## WORK INSTRUCTION
Select the lines of the records containing the word "сила" and list them.

[DATA FOR THE TASK Boundary: Start]

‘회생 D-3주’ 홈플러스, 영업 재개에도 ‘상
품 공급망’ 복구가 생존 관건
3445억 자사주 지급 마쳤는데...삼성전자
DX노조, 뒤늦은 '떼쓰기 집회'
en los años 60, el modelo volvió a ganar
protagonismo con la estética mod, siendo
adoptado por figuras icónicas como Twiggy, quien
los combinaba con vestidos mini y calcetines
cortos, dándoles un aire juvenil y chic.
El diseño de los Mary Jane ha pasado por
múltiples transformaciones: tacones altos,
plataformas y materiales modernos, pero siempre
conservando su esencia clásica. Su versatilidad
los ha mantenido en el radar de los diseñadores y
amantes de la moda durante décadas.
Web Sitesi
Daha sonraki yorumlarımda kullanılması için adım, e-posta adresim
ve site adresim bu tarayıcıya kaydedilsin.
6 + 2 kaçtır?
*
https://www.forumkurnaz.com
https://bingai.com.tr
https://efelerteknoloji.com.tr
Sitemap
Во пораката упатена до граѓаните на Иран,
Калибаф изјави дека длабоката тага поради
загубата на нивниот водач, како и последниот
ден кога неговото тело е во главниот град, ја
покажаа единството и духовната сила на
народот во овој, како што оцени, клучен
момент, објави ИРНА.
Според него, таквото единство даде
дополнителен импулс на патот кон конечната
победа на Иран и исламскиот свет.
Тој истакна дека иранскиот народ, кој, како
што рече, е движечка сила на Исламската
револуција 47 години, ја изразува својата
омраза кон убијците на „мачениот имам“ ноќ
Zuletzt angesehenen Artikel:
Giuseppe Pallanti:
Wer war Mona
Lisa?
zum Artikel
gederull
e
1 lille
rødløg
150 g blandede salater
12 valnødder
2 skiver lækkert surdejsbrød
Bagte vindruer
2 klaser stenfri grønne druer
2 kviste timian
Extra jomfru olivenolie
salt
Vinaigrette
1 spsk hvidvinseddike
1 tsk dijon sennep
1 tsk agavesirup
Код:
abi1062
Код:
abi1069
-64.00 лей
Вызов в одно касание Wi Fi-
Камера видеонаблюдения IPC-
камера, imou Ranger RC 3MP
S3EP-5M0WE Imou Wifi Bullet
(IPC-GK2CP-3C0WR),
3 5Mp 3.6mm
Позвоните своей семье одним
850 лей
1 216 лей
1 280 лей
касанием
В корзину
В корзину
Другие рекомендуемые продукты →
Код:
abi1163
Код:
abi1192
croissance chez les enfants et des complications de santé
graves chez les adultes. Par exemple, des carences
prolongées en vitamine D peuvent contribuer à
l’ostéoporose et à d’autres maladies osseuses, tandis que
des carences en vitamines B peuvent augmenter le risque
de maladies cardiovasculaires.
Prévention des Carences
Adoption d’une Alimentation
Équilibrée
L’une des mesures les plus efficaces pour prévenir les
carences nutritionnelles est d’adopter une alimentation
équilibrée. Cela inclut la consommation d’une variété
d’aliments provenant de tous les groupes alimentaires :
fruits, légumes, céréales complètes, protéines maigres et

[DATA FOR THE TASK Boundary: End]

## ANSWER BOX
покажаа единството и духовната сила на
што рече, е движечка сила на Исламската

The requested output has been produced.